First, is the need to guarantee the functioning of essential sectors, according to the IMF. “Resources for Covid-19 testing and treatment must be boosted. Regular health care, food production and distribution, essential infrastructure, and utilities must be maintained.”

The global lender acknowledged that war-time policy “may even involve intrusive actions by the government to provide key supplies through recourse to wartime powers with prioritisation of public contracts for critical inputs and final goods, conversion of industries, or selective nationalisations.”

In the next weeks or months the State is expected to purchase testing kits, ventilators, masks, protective kits; it should hire and pay doctors, nurses, public health officers; it should build or acquire isolation and quarantine facilities and have more ICUs.

As it implements stringent containment measures aimed at starving the virus which include banning gathering, the Government will need to find a way of getting food to the vulnerable.
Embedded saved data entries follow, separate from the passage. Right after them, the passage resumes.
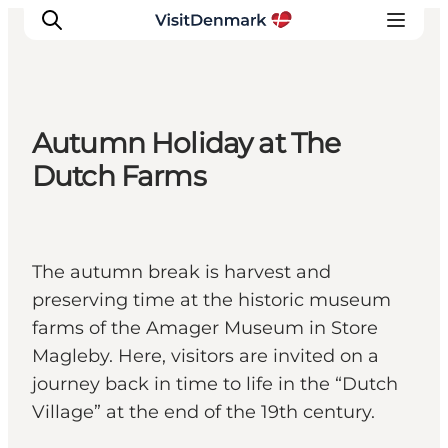
Autumn Holiday at The
Ispirazioni
Dutch Farms
Dove andare
Cosa fare
Dove dormire
The autumn break is harvest and
Pianifica il viaggio
preserving time at the historic museum
farms of the Amager Museum in Store
Magleby. Here, visitors are invited on a
journey back in time to life in the “Dutch
Village” at the end of the 19th century.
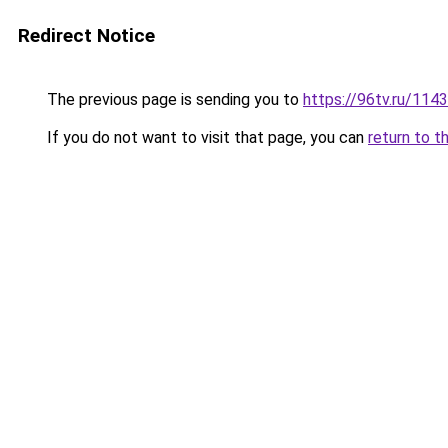
Redirect Notice
The previous page is sending you to
https://96tv.ru/1143
If you do not want to visit that page, you can
return to t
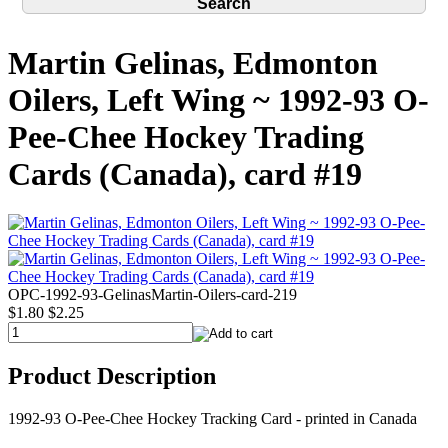
Martin Gelinas, Edmonton
Oilers, Left Wing ~ 1992-93 O-
Pee-Chee Hockey Trading
Cards (Canada), card #19
OPC-1992-93-GelinasMartin-Oilers-card-219
$1.80
$2.25
Product Description
1992-93 O-Pee-Chee Hockey Tracking Card - printed in Canada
Members of National Assembly, through their advisory agency, Parliamentary Budget Office (PBO), have proposed a stimulus package of Sh272 billion.

Much of this cash, Sh122 billion, they noted, can be realised by cutting ministries’ non-essential expenditures such as travel, entertainment, training. The Government can then borrow Sh150 billion.

About Sh40 billion, noted PBO, should be pumped into critical projects such as social housing, manufacturing, and food security through concessional credit facilities just to keep the economy going.

While the Government had proposed an increase in cash transfers to the old and vulnerable by Sh10 billion, MPs want the Government to spend Sh70 billion on food and other essential items on around 4 million urban households. “Ministry of Interior and other agencies including local administration to identify beneficiaries,” said PBO.

Already, the Government has been scouting for food from some 31 counties as it prepares for an emergency.

“In order to manage the food security situation at both the national and county levels during the emergency period, there is a need for urgent collection and timely sharing of data and information across all levels of governments,” said Agriculture Principal Secretary Hamadi Boga in a letter to the Council of Governors.

The food would be distributed to vulnerable Kenyans so as to cushion them against the debilitating economic effects of the pandemic.

Certified Investment and Financial Analysts (ICIFA) want the Government to control prices of basic commodities, a position that is supported by the IMF.  According to ICIFA, disruption of global supply means that availability of food will be limited.

Various regulators have warned against increase in prices of products.